A general unified consistency framework of reciprocal preference relations over bipolar Abelian quasi-ordered monoids

Abstract

Diverse categories of reciprocal preference relations (RPRs) have been put forward and extensively employed to quantify preference information. Consistency frameworks, which are profoundly interrelated with algebraic structures of RPRs, play a critical role in decision-making systems with RPRs. This paper introduces a novel concept of bipolar Abelian quasi-ordered monoids (BAQO-monoids) and regards any kind of RPRs as preference matrices over a given BAQO-monoid.
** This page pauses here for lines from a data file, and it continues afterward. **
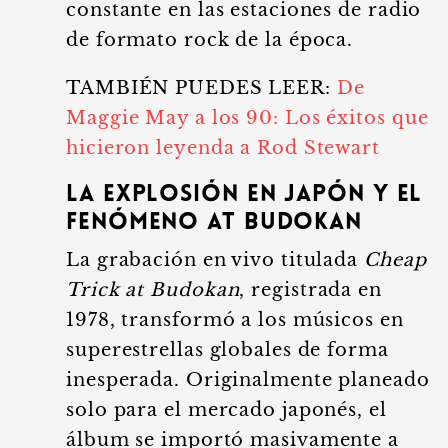
constante en las estaciones de radio
de formato rock de la época.
TAMBIÉN PUEDES LEER:
De
Maggie May a los 90: Los éxitos que
hicieron leyenda a Rod Stewart
La explosión en Japón y el
fenómeno At Budokan
La grabación en vivo titulada
Cheap
Trick at Budokan
, registrada en
1978, transformó a los músicos en
superestrellas globales de forma
inesperada. Originalmente planeado
solo para el mercado japonés, el
álbum se importó masivamente a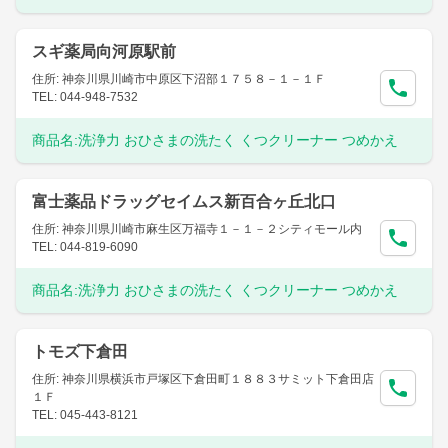
スギ薬局向河原駅前
住所: 神奈川県川崎市中原区下沼部１７５８－１－１Ｆ
TEL: 044-948-7532
商品名:
洗浄力 おひさまの洗たく くつクリーナー つめかえ
富士薬品ドラッグセイムス新百合ヶ丘北口
住所: 神奈川県川崎市麻生区万福寺１－１－２シティモール内
TEL: 044-819-6090
商品名:
洗浄力 おひさまの洗たく くつクリーナー つめかえ
トモズ下倉田
住所: 神奈川県横浜市戸塚区下倉田町１８８３サミット下倉田店
１Ｆ
TEL: 045-443-8121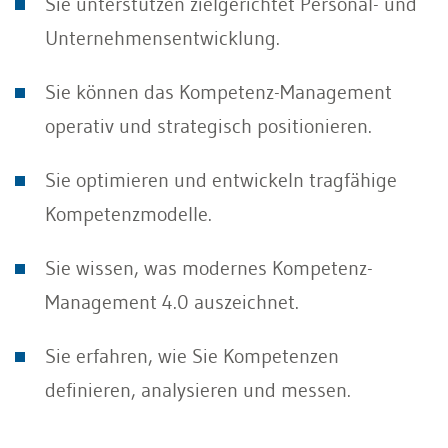
Sie unterstützen zielgerichtet Personal- und
Unternehmensentwicklung.
Sie können das Kompetenz-Management
operativ und strategisch positionieren.
Sie optimieren und entwickeln tragfähige
Kompetenzmodelle.
Sie wissen, was modernes Kompetenz-
Management 4.0 auszeichnet.
Sie erfahren, wie Sie Kompetenzen
definieren, analysieren und messen.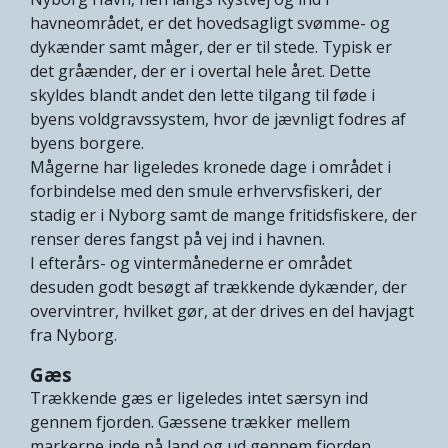
havneområdet, er det hovedsagligt svømme- og
dykænder samt måger, der er til stede. Typisk er
det gråænder, der er i overtal hele året. Dette
skyldes blandt andet den lette tilgang til føde i
byens voldgravssystem, hvor de jævnligt fodres af
byens borgere.
Mågerne har ligeledes kronede dage i området i
forbindelse med den smule erhvervsfiskeri, der
stadig er i Nyborg samt de mange fritidsfiskere, der
renser deres fangst på vej ind i havnen.
I efterårs- og vintermånederne er området
desuden godt besøgt af trækkende dykænder, der
overvintrer, hvilket gør, at der drives en del havjagt
fra Nyborg.
Gæs
Trækkende gæs er ligeledes intet særsyn ind
gennem fjorden. Gæssene trækker mellem
markerne inde på land og ud gennem fjorden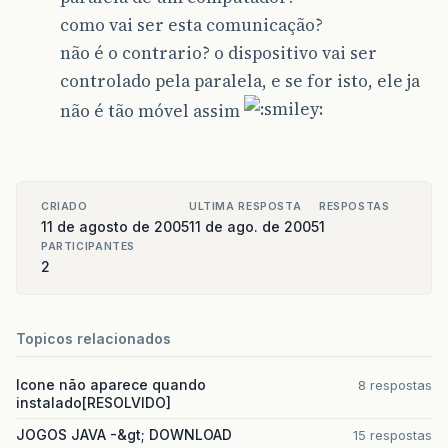
como vai ser esta comunicação?
não é o contrario? o dispositivo vai ser
controlado pela paralela, e se for isto, ele ja
não é tão móvel assim
CRIADO
ULTIMA RESPOSTA
RESPOSTAS
11 de agosto de 2005
11 de ago. de 2005
1
PARTICIPANTES
2
Topicos relacionados
Icone não aparece quando
8 respostas
instalado[RESOLVIDO]
JOGOS JAVA -&gt; DOWNLOAD
15 respostas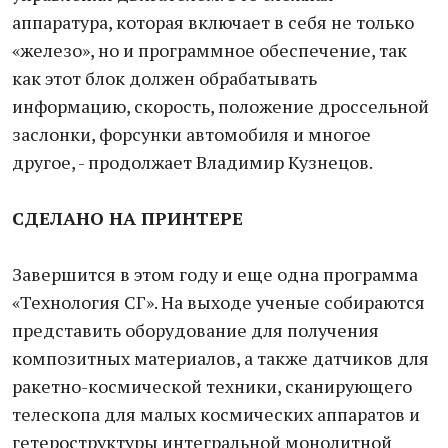
аппаратура, которая включает в себя не только
«железо», но и программное обеспечение, так
как этот блок должен обрабатывать
информацию, скорость, положение дроссельной
заслонки, форсунки автомобиля и многое
другое, - продолжает Владимир Кузнецов.
СДЕЛАНО
НА ПРИНТЕРЕ
Завершится в этом году и еще одна программа
«Технология СГ». На выходе ученые собираются
представить оборудование для получения
композитных материалов, а также датчиков для
ракетно-космической техники, сканирующего
телескопа для малых космических аппаратов и
гетероструктуры интегральной монолитной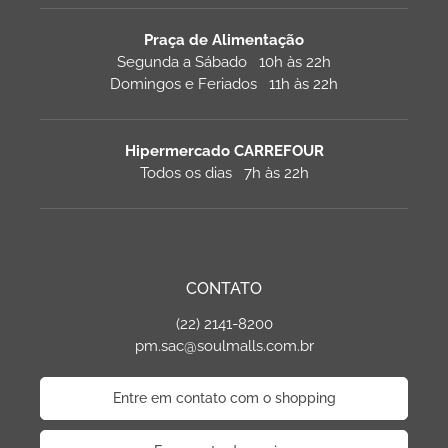
Praça de Alimentação
Segunda a Sábado 10h às 22h
Domingos e Feriados 11h às 22h
Hipermercado CARREFOUR
Todos os dias 7h às 22h
CONTATO
(22) 2141-8200
pm.sac@soulmalls.com.br
Entre em contato com o shopping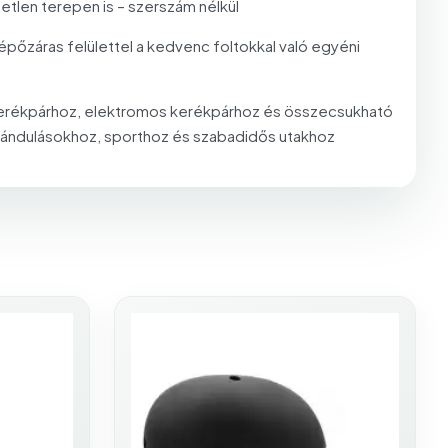
etlen terepen is – szerszám nélkül
tépőzáras felülettel a kedvenc foltokkal való egyéni
 kerékpárhoz, elektromos kerékpárhoz és összecsukható
kirándulásokhoz, sporthoz és szabadidős utakhoz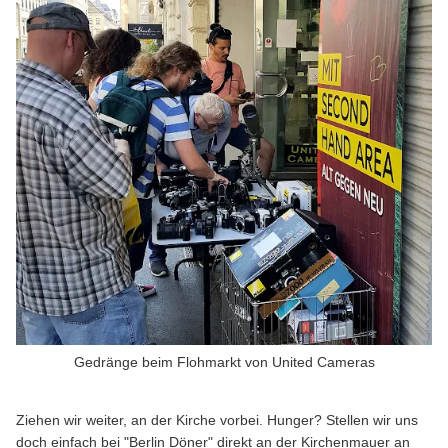
Gedränge beim Flohmarkt von United Cameras
Ziehen wir weiter, an der Kirche vorbei. Hunger? Stellen wir uns
doch einfach bei "Berlin Döner" direkt an der Kirchenmauer an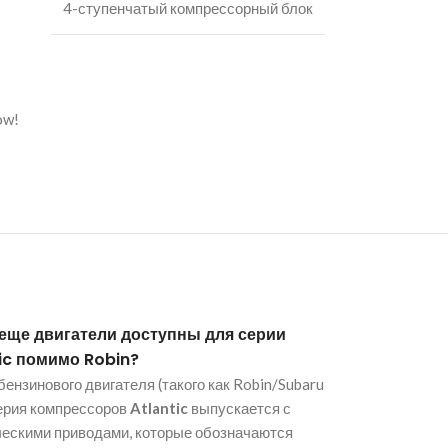
4-ступенчатый компрессорный блок
ow!
 еще двигатели доступны для серии
ic помимо Robin?
ензинового двигателя (такого как Robin/Subaru
ерия компрессоров
Atlantic
выпускается с
ческими приводами, которые обозначаются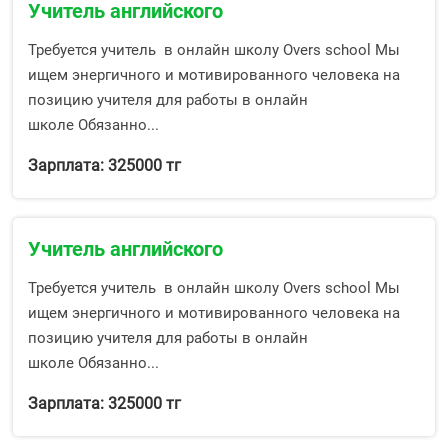
Учитель английского
Требуется учитель в онлайн школу Overs school Мы
ищем энергичного и мотивированного человека на
позицию учителя для работы в онлайн
школе Обязанно...
Зарплата: 325000 тг
Учитель английского
Требуется учитель в онлайн школу Overs school Мы
ищем энергичного и мотивированного человека на
позицию учителя для работы в онлайн
школе Обязанно...
Зарплата: 325000 тг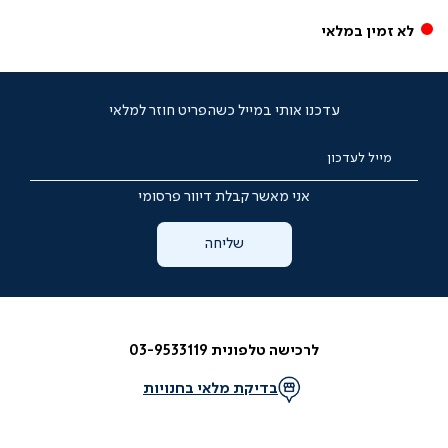
לא זמין במלאי
עדכנו אותי במייל כשהפריט חוזר למלאי
מייל לעדכון
אני מאשר קבלת דיוור פרסומי
שליחה
לרכישה טלפונית 03-9533119
בדיקת מלאי בחנויות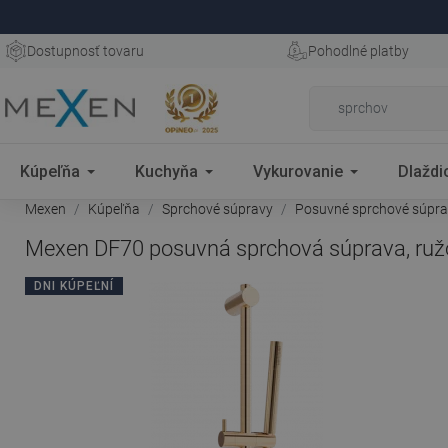
Dostupnosť tovaru
Pohodlné platby
Kúpeľňa
Kuchyňa
Vykurovanie
Dlaždi
Mexen
Kúpeľňa
Sprchové súpravy
Posuvné sprchové súpr
Mexen DF70 posuvná sprchová súprava, ružo
DNI KÚPEĽNÍ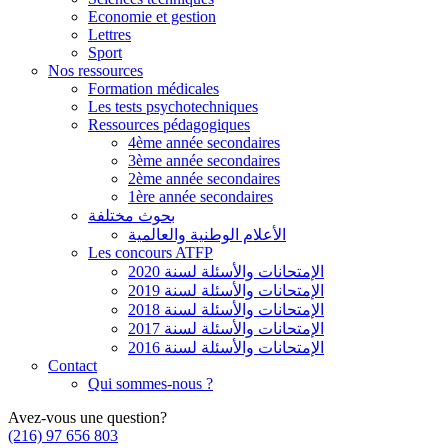
Economie et gestion
Lettres
Sport
Nos ressources
Formation médicales
Les tests psychotechniques
Ressources pédagogiques
4ème année secondaires
3ème année secondaires
2ème année secondaires
1ère année secondaires
بحوث مختلفة
الأعلام الوطنية والعالمية
Les concours ATFP
الإمتحانات والأسئلة لسنة 2020
الإمتحانات والأسئلة لسنة 2019
الإمتحانات والأسئلة لسنة 2018
الإمتحانات والأسئلة لسنة 2017
الإمتحانات والأسئلة لسنة 2016
Contact
Qui sommes-nous ?
Avez-vous une question?
(216) 97 656 803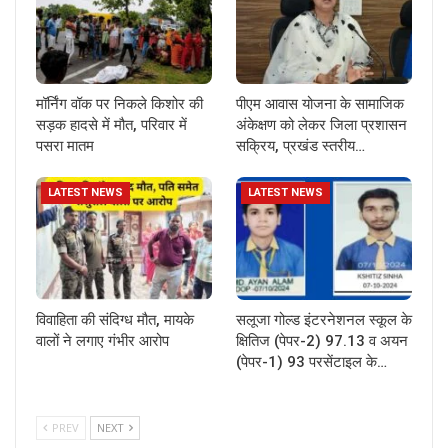
मॉर्निंग वॉक पर निकले किशोर की
पीएम आवास योजना के सामाजिक
सड़क हादसे में मौत, परिवार में
अंकेक्षण को लेकर जिला प्रशासन
पसरा मातम
सक्रिय, प्रखंड स्तरीय…
LATEST NEWS
LATEST NEWS
विवाहिता की संदिग्ध मौत, मायके
सलूजा गोल्ड इंटरनेशनल स्कूल के
वालों ने लगाए गंभीर आरोप
क्षितिज (पेपर-2) 97.13 व अयन
(पेपर-1) 93 परसेंटाइल के…
PREV
NEXT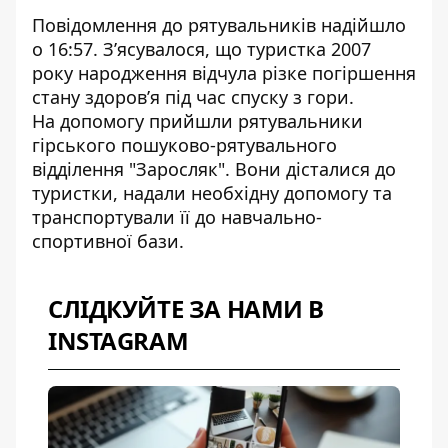
Повідомлення до рятувальників надійшло
о 16:57. З’ясувалося, що туристка 2007
року народження відчула різке погіршення
стану здоров’я під час спуску з гори.
На допомогу прийшли рятувальники
гірського пошуково-рятувального
відділення "Заросляк". Вони дісталися до
туристки, надали необхідну допомогу та
транспортували її до навчально-
спортивної бази.
СЛІДКУЙТЕ ЗА НАМИ В
INSTAGRAM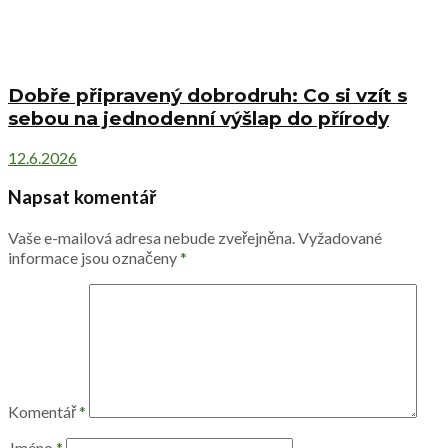
Dobře připravený dobrodruh: Co si vzít s
sebou na jednodenní výšlap do přírody
12.6.2026
Napsat komentář
Vaše e-mailová adresa nebude zveřejněna.
Vyžadované
informace jsou označeny
*
Komentář
*
Jméno
*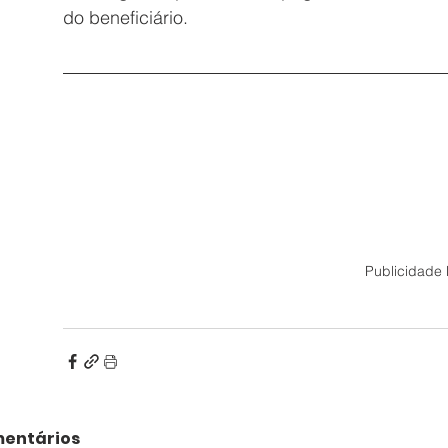
do beneficiário.
Publicidade 
entários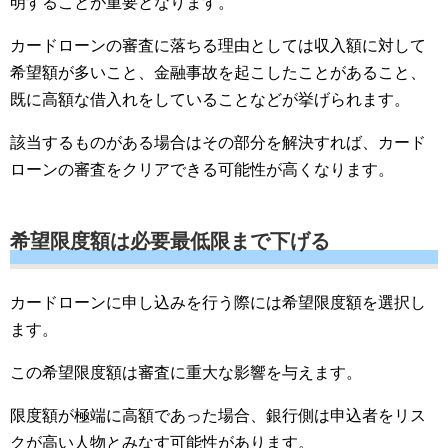
明することが重要となります。
カードローンの審査に落ちる理由としては収入額に対して
希望額が多いこと、金融事故を起こしたことがあること、
既に高額な借入れをしていることなどが挙げられます。
該当するものがある場合はその部分を解決すれば、カード
ローンの審査をクリアできる可能性が高くなります。
希望限度額は必要最低限まで下げる
カードローンに申し込みを行う際には希望限度額を選択し
ます。
この希望限度額は審査に重大な影響を与えます。
限度額が極端に高額であった場合、銀行側は申込者をリス
クが高い人物とみなす可能性があります。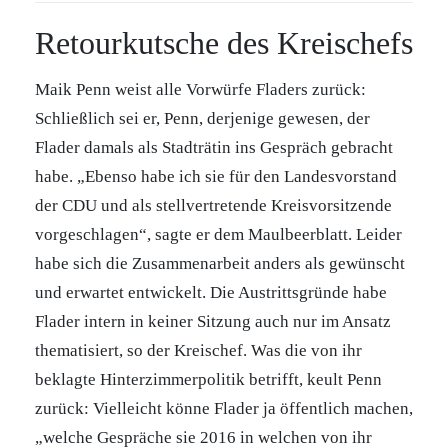
Retourkutsche des Kreischefs
Maik Penn weist alle Vorwürfe Fladers zurück:
Schließlich sei er, Penn, derjenige gewesen, der
Flader damals als Stadträtin ins Gespräch gebracht
habe. „Ebenso habe ich sie für den Landesvorstand
der CDU und als stellvertretende Kreisvorsitzende
vorgeschlagen“, sagte er dem Maulbeerblatt. Leider
habe sich die Zusammenarbeit anders als gewünscht
und erwartet entwickelt. Die Austrittsgründe habe
Flader intern in keiner Sitzung auch nur im Ansatz
thematisiert, so der Kreischef. Was die von ihr
beklagte Hinterzimmerpolitik betrifft, keult Penn
zurück: Vielleicht könne Flader ja öffentlich machen,
„welche Gespräche sie 2016 in welchen von ihr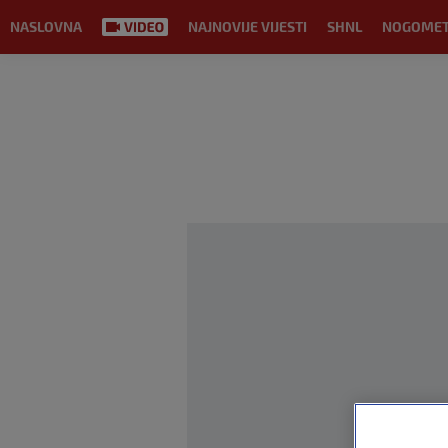
NASLOVNA
NAJNOVIJE VIJESTI
SHNL
NOGOME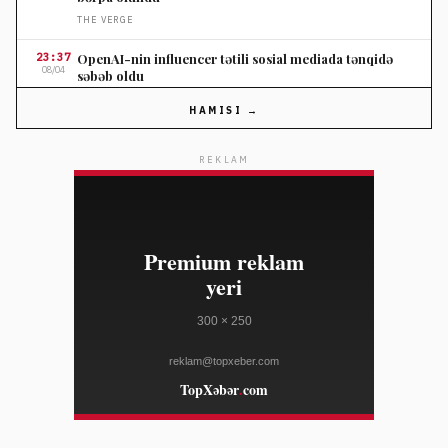
THE VERGE
23:37
OpenAI-nin influencer tətili sosial mediada tənqidə
08/04
səbəb oldu
THE VERGE
HAMISI →
23:37
Nordstromun ildönümü satışında seçilmiş cins
08/04
şalvarlara endirim
REKLAM
ELLE
23:10
Salvatore Ferragamo səhm qiyməti Amerika satışları
08/04
zəifliyinə görə dəyər itirib
WWD
23:10
Marko Rubio Hörmüz Boğazında Gömrük Sazişi üzrə
08/04
irəliləyişdən xəbər verib
WWD
23:10
Süni intellekt cins tədarük zənciri məlumatlarını daha
08/04
mürəkkəb edə bilər
WWD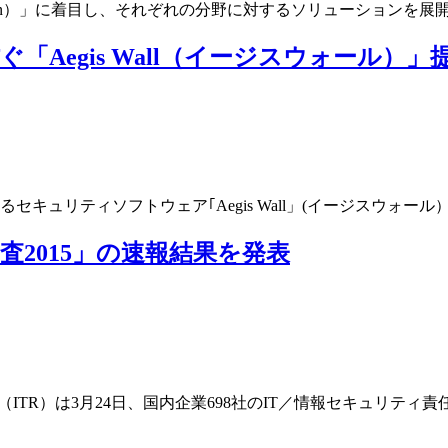
rtualization）」に着目し、それぞれの分野に対するソリューション
Aegis Wall（イージスウォール）」
セキュリティソフトウェア｢Aegis Wall」(イージスウォ
調査2015」の速報結果を発表
ITR）は3月24日、国内企業698社のIT／情報セキュリティ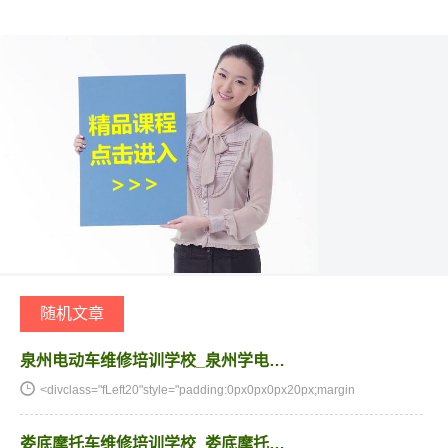
随机文章
泉州电动车维修培训学校_泉州学电…
<divclass="fLeft20"style="padding:0px0px0px20px;margin
娄底摩托车维修培训学校_娄底摩托…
Six BAQO-monoids are established to characterize algebraic structures of six types of imprecision-based RPRs: interval multiplicative RPRs, interval additive RPRs, triangular fuzzy multiplicative RPRs, triangular fuzzy additive RPRs, trapezoidal fuzzy multiplicative RPRs and trapezoidal fuzzy additive RPRs. Based on a general BAQO-monoid, a transitivity equation system with the binary mapping and parametric elements is developed. These parametric elements are then identified to propose a general unified consistency framework for RPRs over the BAQO-monoid. A distance-based computational formula is built to acquire inconsistency indices of RPRs over the general BAQO-monoid. The proposed general unified consistency framework and inconsistency measuring model are applied to set up consistency models and to calculate inconsistency indices for the six types of imprecision-based RPRs. Six numerical examples and important properties are provided to validate the proposed consistency frameworks and inconsistency measuring models.